Afinal, por que o Brasil os desconhece? Simplesmente, porque são heróis que pertencem ao outro lado da história, àquela que não foi contada, mas ocultada dos registros escritos e imagéticos: a história dos heróis de resistência. Tema abordado, justamente, pela escola de samba Estação Primeira de Mangueira que se tornou a campeã do Carnaval 2019 do Rio de Janeiro.

Com o enredo ‘História para Ninar Gente Grande’, ela trouxe para a avenida “um olhar para a história do Brasil interessado nas páginas ausentes.

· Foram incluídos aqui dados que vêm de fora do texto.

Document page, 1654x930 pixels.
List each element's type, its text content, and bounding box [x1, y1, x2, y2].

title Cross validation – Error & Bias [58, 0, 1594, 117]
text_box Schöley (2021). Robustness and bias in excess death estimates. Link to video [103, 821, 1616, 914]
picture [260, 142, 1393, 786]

A história de índios, negros e pobres, heróis populares que não foram para os livros, gente que a gente não aprende na escola”, segundo afirmou o carnavalesco, que assinou o enredo, Leandro Vieira.

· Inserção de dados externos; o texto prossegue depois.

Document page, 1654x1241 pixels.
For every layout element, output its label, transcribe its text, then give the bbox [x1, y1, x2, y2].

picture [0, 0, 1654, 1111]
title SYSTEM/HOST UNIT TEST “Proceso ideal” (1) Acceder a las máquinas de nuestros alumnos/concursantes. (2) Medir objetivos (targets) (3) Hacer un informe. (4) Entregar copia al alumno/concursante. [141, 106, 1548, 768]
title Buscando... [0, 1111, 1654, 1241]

Para o pesquisador e especialista em imagens, Prof. Dr. Jack Brandão, o fato de a Mangueira ter ganhado o carnaval, abordando um tema tão atual e importante para ser explorado, é algo extremamente positivo. “O enredo da escola nos convida a repensar como nossa história foi, é e está sendo construída; e como é preciso vê-la criticamente”, afinal “transformamos em verdade absoluta aquilo que foi registrado. Isso acontece devido ao poder que a imagem e a palavra escrita possuem de monopolizar uma única versão da história como a verdadeira, desprezando as demais”.

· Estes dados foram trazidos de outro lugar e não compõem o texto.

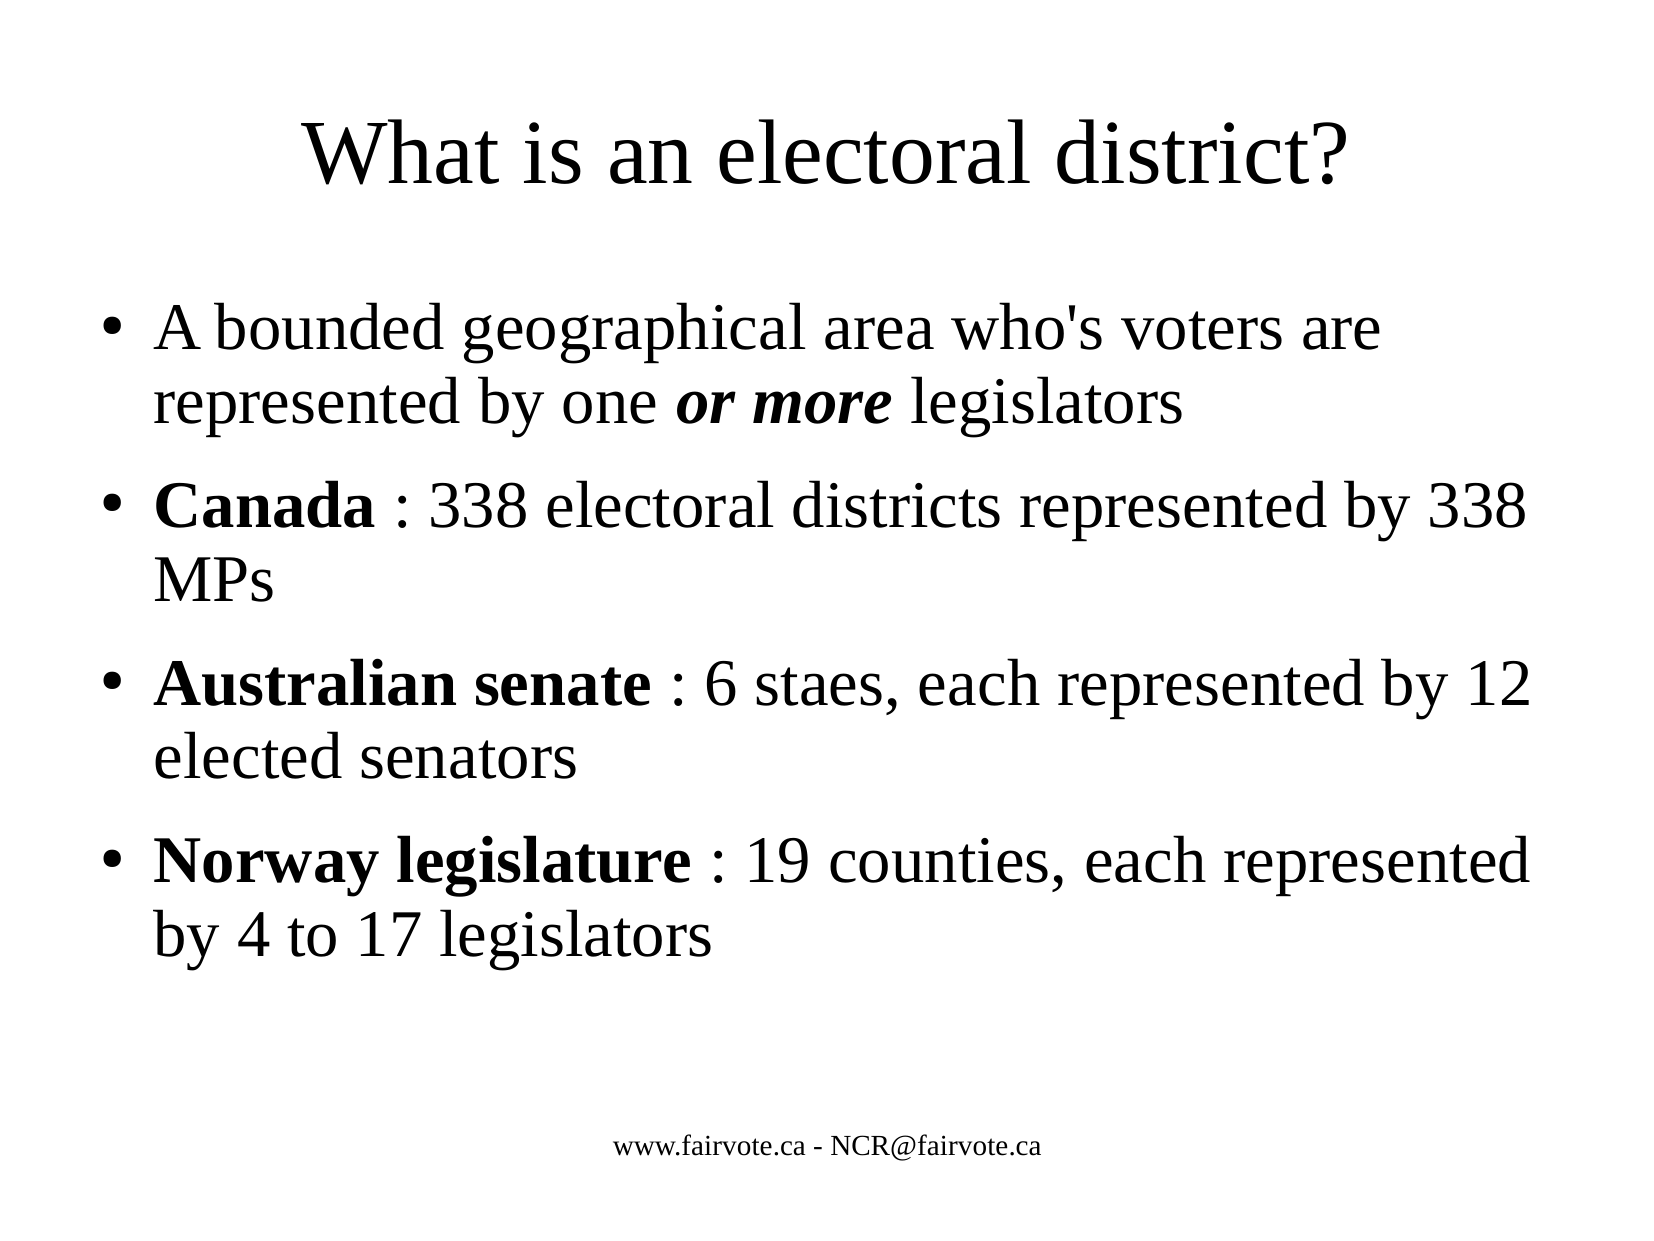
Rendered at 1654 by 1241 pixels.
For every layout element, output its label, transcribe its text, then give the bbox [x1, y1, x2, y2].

list A bounded geographical area who's voters are represented by one or more legislators Canada : 338 electoral districts represented by 338 MPs Australian senate : 6 staes, each represented by 12 elected senators Norway legislature : 19 counties, each represented by 4 to 17 legislators [82, 290, 1538, 1109]
title What is an electoral district? [82, 56, 1571, 250]
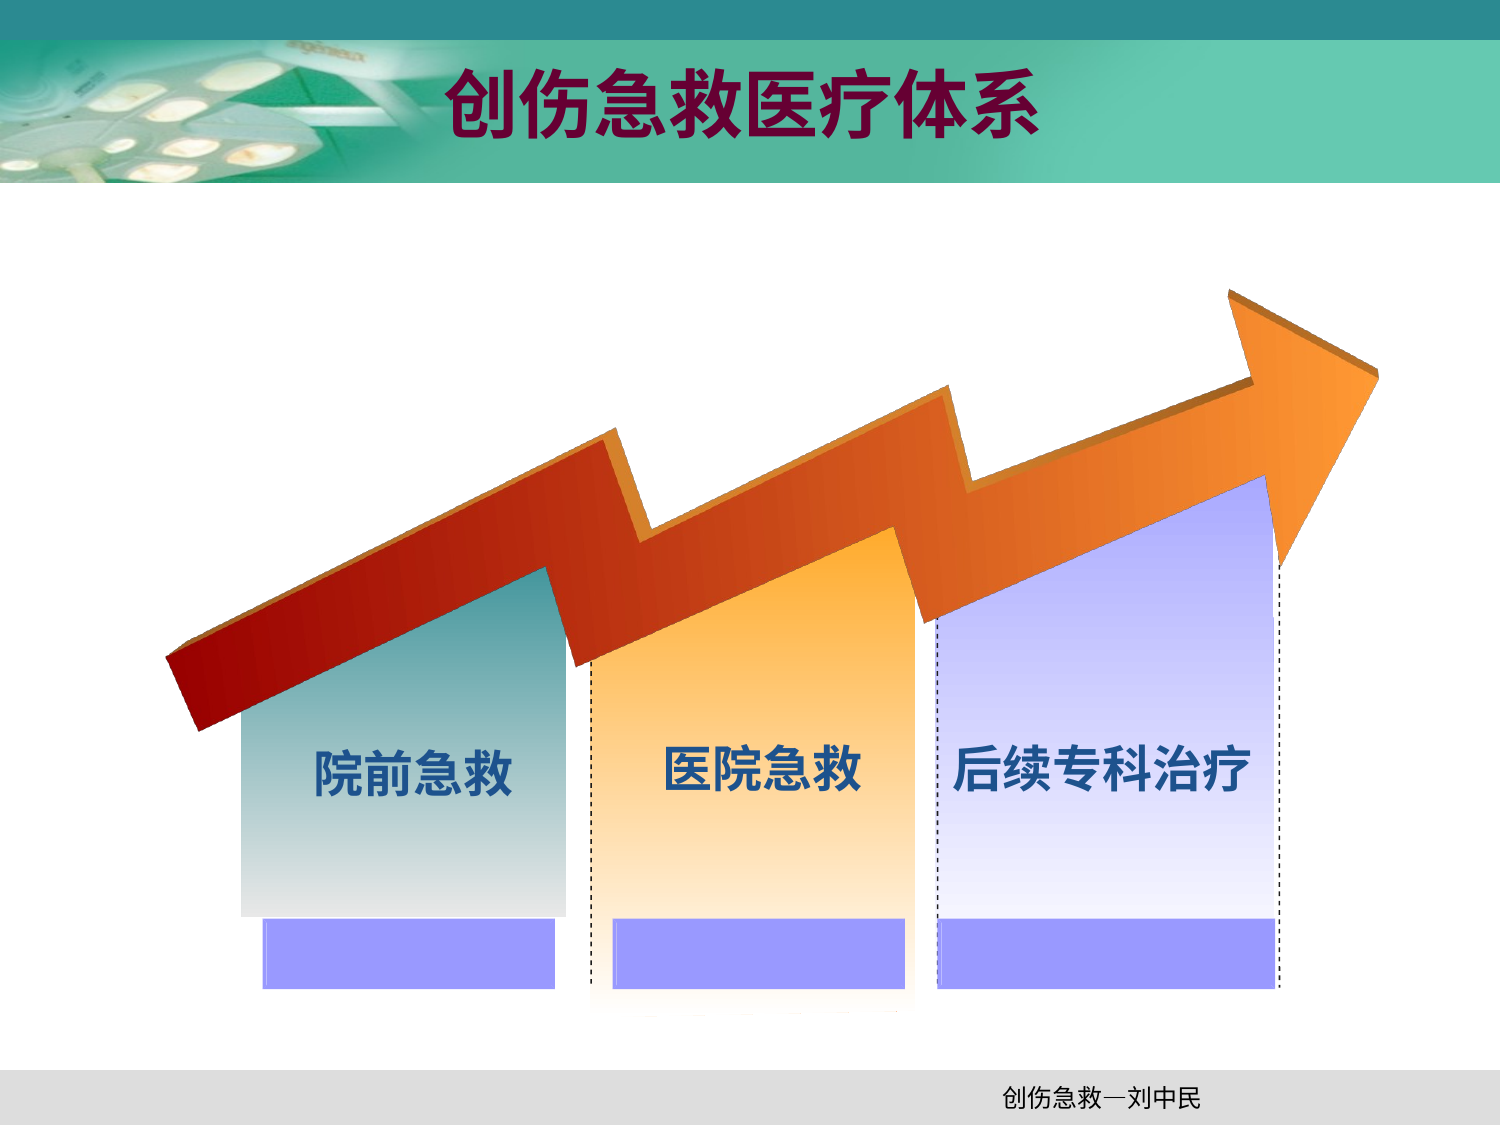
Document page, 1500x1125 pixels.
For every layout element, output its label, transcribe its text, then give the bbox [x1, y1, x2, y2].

O professor ainda ressalta que não se trata de acreditar ou não naquilo que temos nos livros; precisamos, antes de tudo, “desenvolver um olhar crítico, para compreender que há muitas outras verdades, além daquela registrada, conforme a Mangueira exibiu em seu desfile. Sua comissão de frente, por exemplo, intitulada ‘O Brasil que não está no retrato’, constituiu-se um verdadeiro espetáculo com o intuito de desconstruir imagens de figuras históricas como Deodoro da Fonseca, Pedro Álvares Cabral e Dom Pedro I.”

Falando, por exemplo, a respeito do primeiro imperador, Jack Brandão nos convida a repensar a própria história da Independência do Brasil, de modo especial o papel secundário a que foi relegada a futura imperatriz, Maria Leopoldina. “Ela é registrada apenas como a mulher de Dom Pedro I, esposa infeliz de um mulherengo contumaz; no entanto, apagou-se, por completo, o protagonismo dela no processo que culminou com a Independência do Brasil, sendo ela uma de suas figuras-chave.”

Ainda de acordo com o pesquisador, é possível perceber como os detentores do poder, no decorrer da história, utilizam da palavra e da imagem para criar sua própria realidade, desde que sejam eles seus protagonistas: “a imagem traça, muitas vezes, um caminho completamente dissociado da realidade, chegando, inclusive, a criar uma outra que eu chamo de ‘paramundo’. Essa distorção aumenta, à medida que o homem vai descobrindo outras facetas do poder imagético, como a da propaganda que, ao contrário do que muitos pensam, não é uma invenção contemporânea, mas que já existia na Antiguidade.”

Brandão cita o exemplo do faraó Ramsés II que quase foi apagado da história, na Batalha de Kadesh, após um ataque surpresa dos hititas e da dispersão de suas tropas; mas que, por pura sorte, tenha escapado. No entanto, ele tirou proveito do acontecimento, mandando gravar em diversos monumentos e templos seu grande trunfo: ter enfrentado sozinho um exército de vinte mil inimigos! De quase derrotado, transformou-se em vencedor e protagonista!

Deve-se, portanto, segundo o pesquisador, exercitar o olhar e o pensamento críticos como forma de resgatar os versos apagados pela história, como diz o trecho do samba enredo da escola de samba carioca: “A Mangueira chegou/ Com versos que o livro apagou.”